Interesting Drug (1989)
Although Morrissey’s previous solo singles were very London-influenced, this was the first – rather odd – video to be clearly filmed in London. But where? The red bus glimpsed at 1:21 may tell somebody with better eyesight than I. Is it a 34, placing this somewhere between Barnet and Walthamstow? Update: Comments suggest this is Battersea, so not the 34 after all. Maybe the 37?
Our Frank (1991)
A pretty poor song, but the video marks the start of Morrissey’s skinhead obsession – it was not long after this that he took to performing before a skinhead backdrop and brandishing the Union Jack at Finsbury Park. There are lots of buses here, and also a gorgeous ghost sign at 1:47. But where is it shot? Charing Cross Road? The City? Victoria? Anybody? Update: Comments place this definitively as King’s Cross.
We Hate It When Our Friends Become Successful (1992)
I hated this when it came out, but I was wrong because it is brilliant and the video is a treat as Morrissey wanders around a still not-quite-gentrified Wapping with the gang of bequiffed young boys who have put a smile back on his own thin and youthful face. Most Morrissey fans get a kick out of seeing the old boy looking happy, which is why his recent ‘love’ album, Ringleader Of The Tormentors, got such strangely good reviews. The abandoned pub in this video is now the Turk’s Head cafe and you can also catch a glimpse of Oliver’s Wharf, which was one of the first warehouses in the area to be redeveloped into housing.
You’re The One For Me Fatty (1992)
An awful song, but an unmistakable setting as a young skin takes ‘fatty’ on a date, while Moz whines about how ‘all over Battersea’ there’s ‘some hope, and some despair’, over a shot of the power station. Interestingly, a scene from one of Morrissey’s favourite Northern kitchen sink dramas, ‘Saturday Night and Sunday Morning’ was filmed by director Karel Reisz around here, in Culvert Road, Battersea. Of Reisz, we’ll hear more later.
Boxers (1995)
From the start of Morrissey’s decline – and height of his obsession-with-male-physicality – this ho-hum single was filmed at the legendary York Hall, Bethnal Green, as can be seen in the rather elegant closing shots.
Sunny (1996)
Such a terrible song I didn’t know anything about it until now, as I had long lost interest in Morrissey at this point, but it’s filmed in Victoria Park in East London. And the cover featured this iconic Morrissey shot, outside old Kray haunt the Grave Maurice (now, I think a fried chicken shop).
There were many other London influences in Morrissey’s songs at the time, with the Kray-referencing Last Of The Famous International Playboys, the song Spring-Heeled Jim (a reference to the Victorian London monster Spring-Heeled Jack), the song titles Piccadilly Palare and Dagenham Dave, and the album titles Your Arsenal and Vauxhall & I, as Morrissey explored the seamy side of London life. He was also rumoured to be making his first acting appearance at around this time as the South London gangster Charlie Richardson, although sadly that never came to pass.

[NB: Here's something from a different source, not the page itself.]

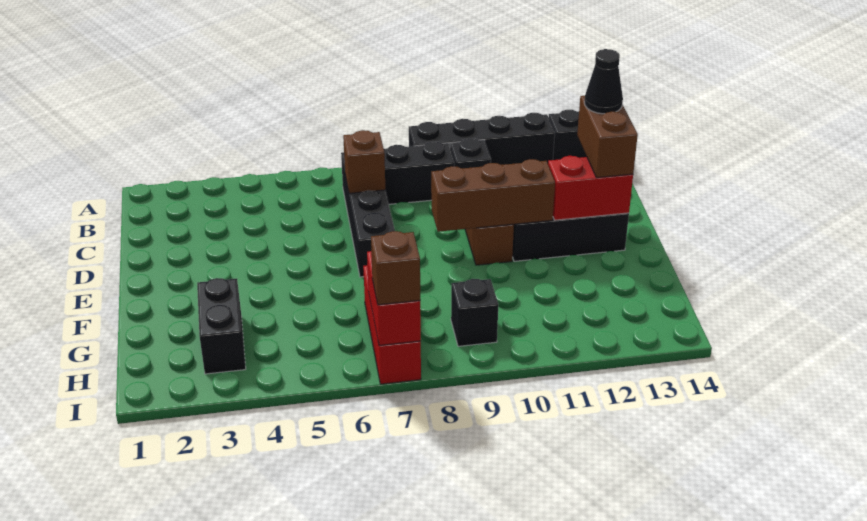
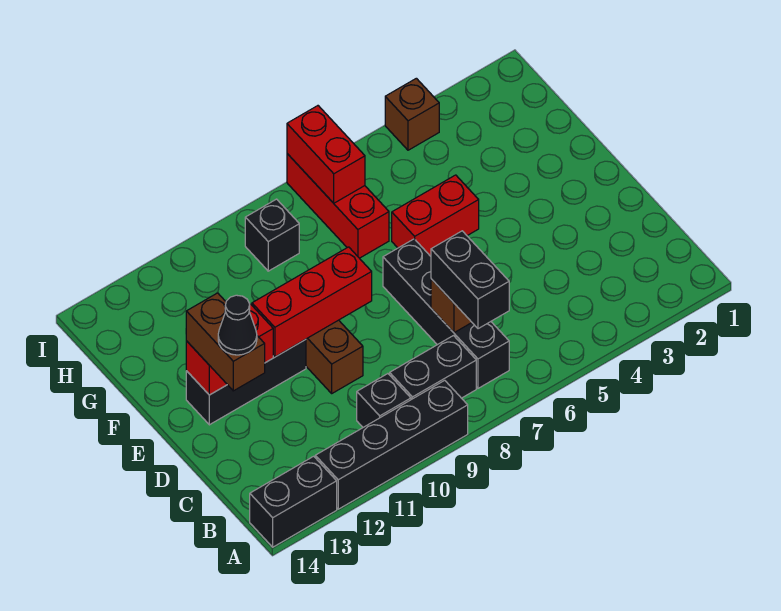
brown brick E9:E11 level 2 -> red brick E9:E11 level 2
none -> red brick F5:F6 level 1
black brick G3:H3 level 1 -> black brick B7:C7 level 3
brown brick I7 level 3 -> brown brick I4 level 1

I’ll leave you with one last example. This clip is of Kennington kids discussing the infamous case of Derek Bentley, who was sentenced to death for his part in the shooting of a policeman in Croydon, and it comes from Karel Reisz’s classic London documentary ‘We Are The Lambeth Boys’. It was sampled by Morrissey for the track Spring-Heeled Jim, which featured on the Vauxhall & I album. How much more London can you get?